▼

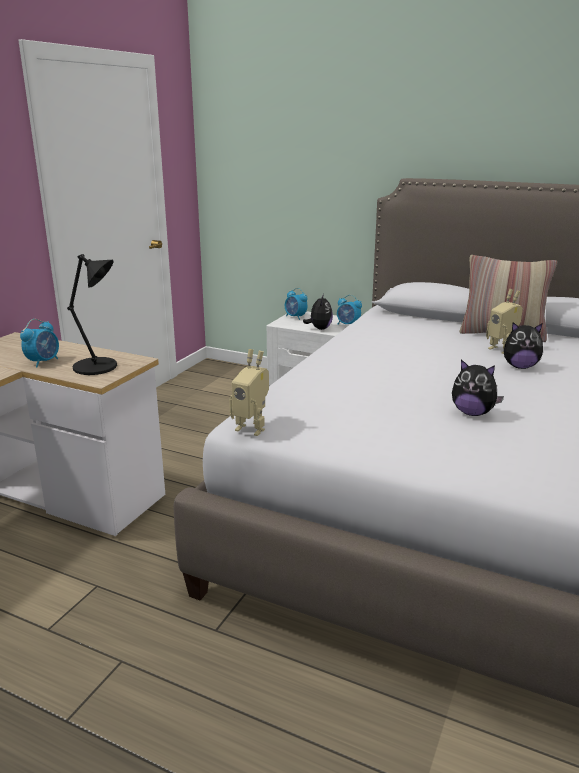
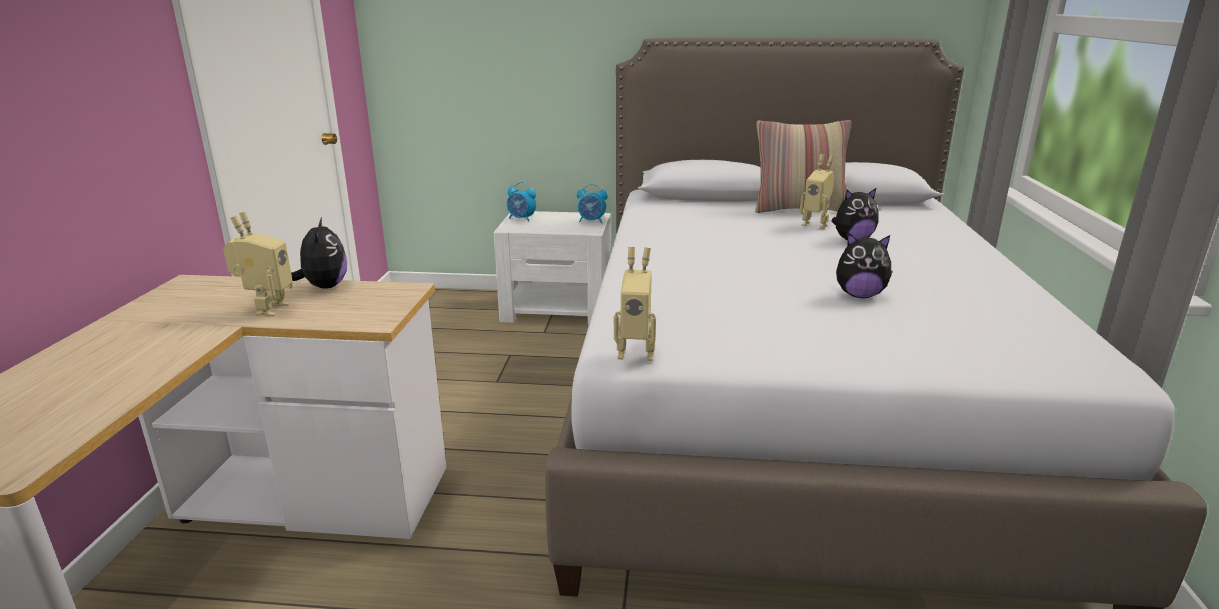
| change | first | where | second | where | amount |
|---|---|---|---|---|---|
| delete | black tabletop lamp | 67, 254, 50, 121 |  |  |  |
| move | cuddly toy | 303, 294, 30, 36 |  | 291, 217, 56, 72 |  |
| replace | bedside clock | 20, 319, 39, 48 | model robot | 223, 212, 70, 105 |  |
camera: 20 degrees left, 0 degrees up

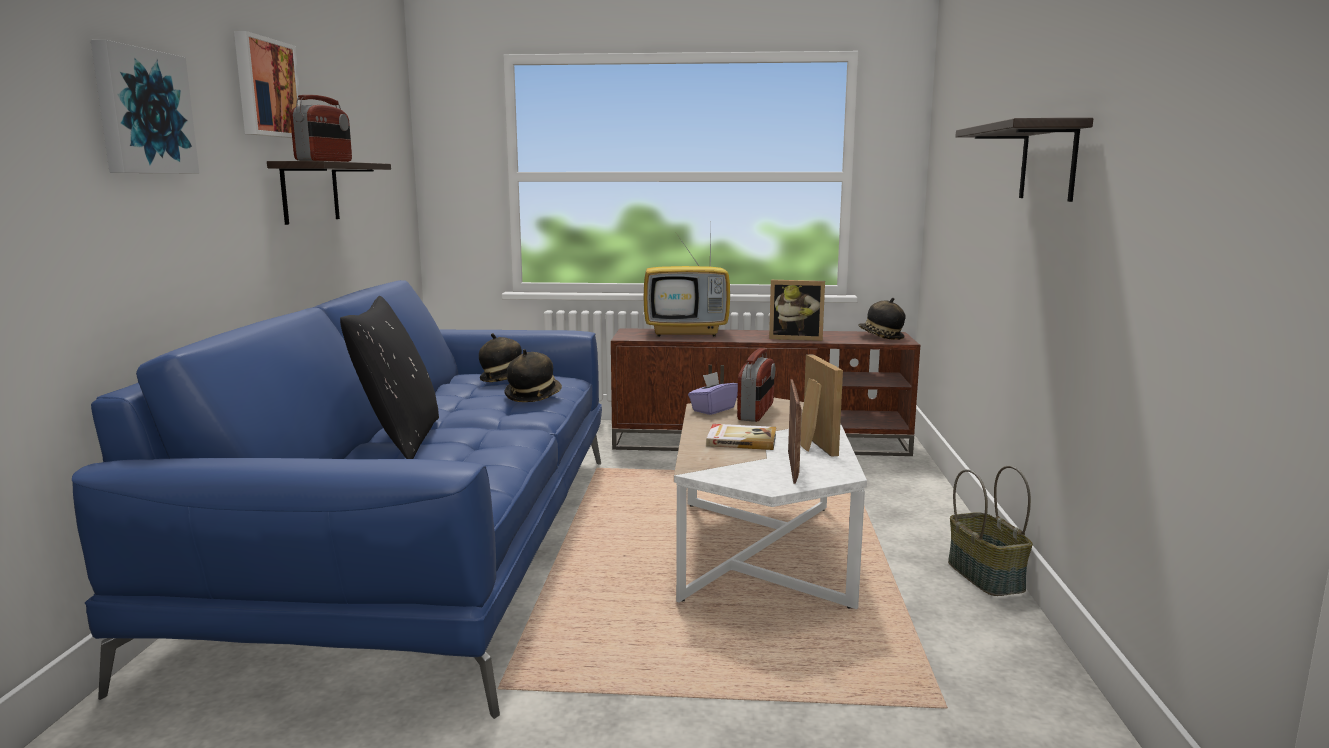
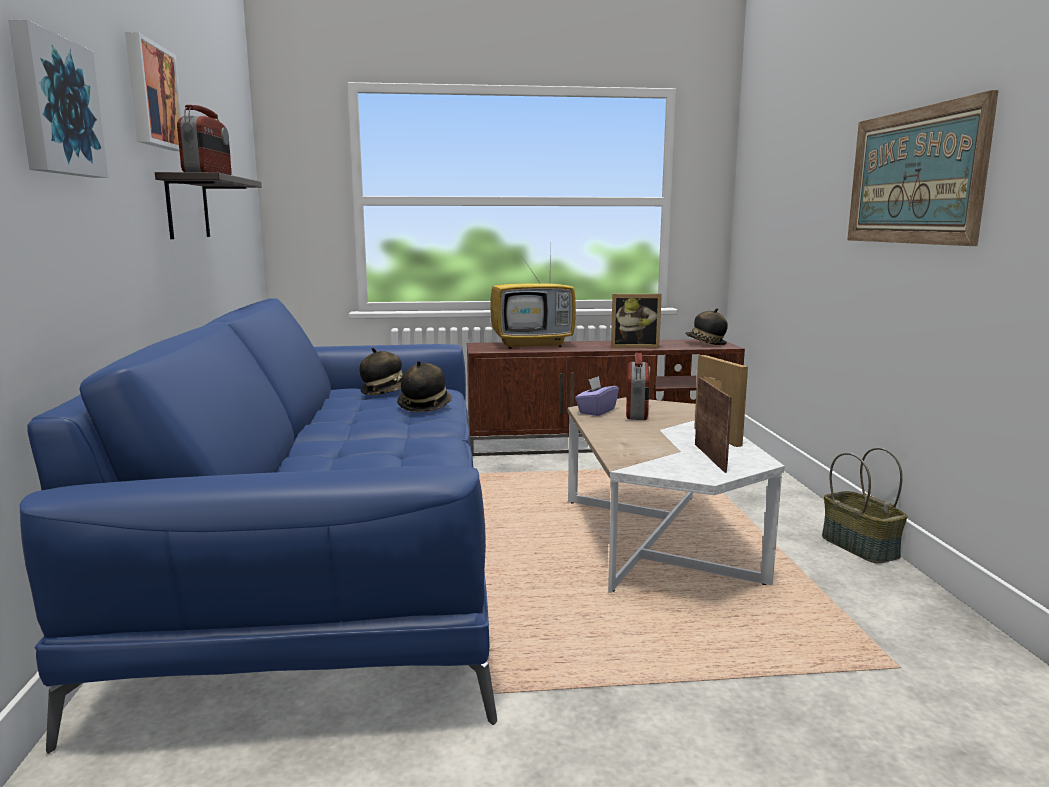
| change | first | where | second | where | amount |
|---|---|---|---|---|---|
| delete | black throw pillow | 340, 296, 99, 163 |  |  |  |
| delete | bound book | 706, 424, 70, 26 |  |  |  |
| replace | shelf | 956, 118, 137, 84 | wall picture | 847, 90, 152, 156 |  |
camera: 10 degrees left, 0 degrees up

▲

Action item
From the first line to the last, write out the data exactly, dropping any pictures.

Answer box
| change | first | where | second | where | amount |
|---|---|---|---|---|---|
| delete | black tabletop lamp | 67, 254, 50, 121 |  |  |  |
| move | cuddly toy | 303, 294, 30, 36 |  | 291, 217, 56, 72 |  |
| replace | bedside clock | 20, 319, 39, 48 | model robot | 223, 212, 70, 105 |  |
camera: 20 degrees left, 0 degrees up

| change | first | where | second | where | amount |
|---|---|---|---|---|---|
| delete | black throw pillow | 340, 296, 99, 163 |  |  |  |
| delete | bound book | 706, 424, 70, 26 |  |  |  |
| replace | shelf | 956, 118, 137, 84 | wall picture | 847, 90, 152, 156 |  |
camera: 10 degrees left, 0 degrees up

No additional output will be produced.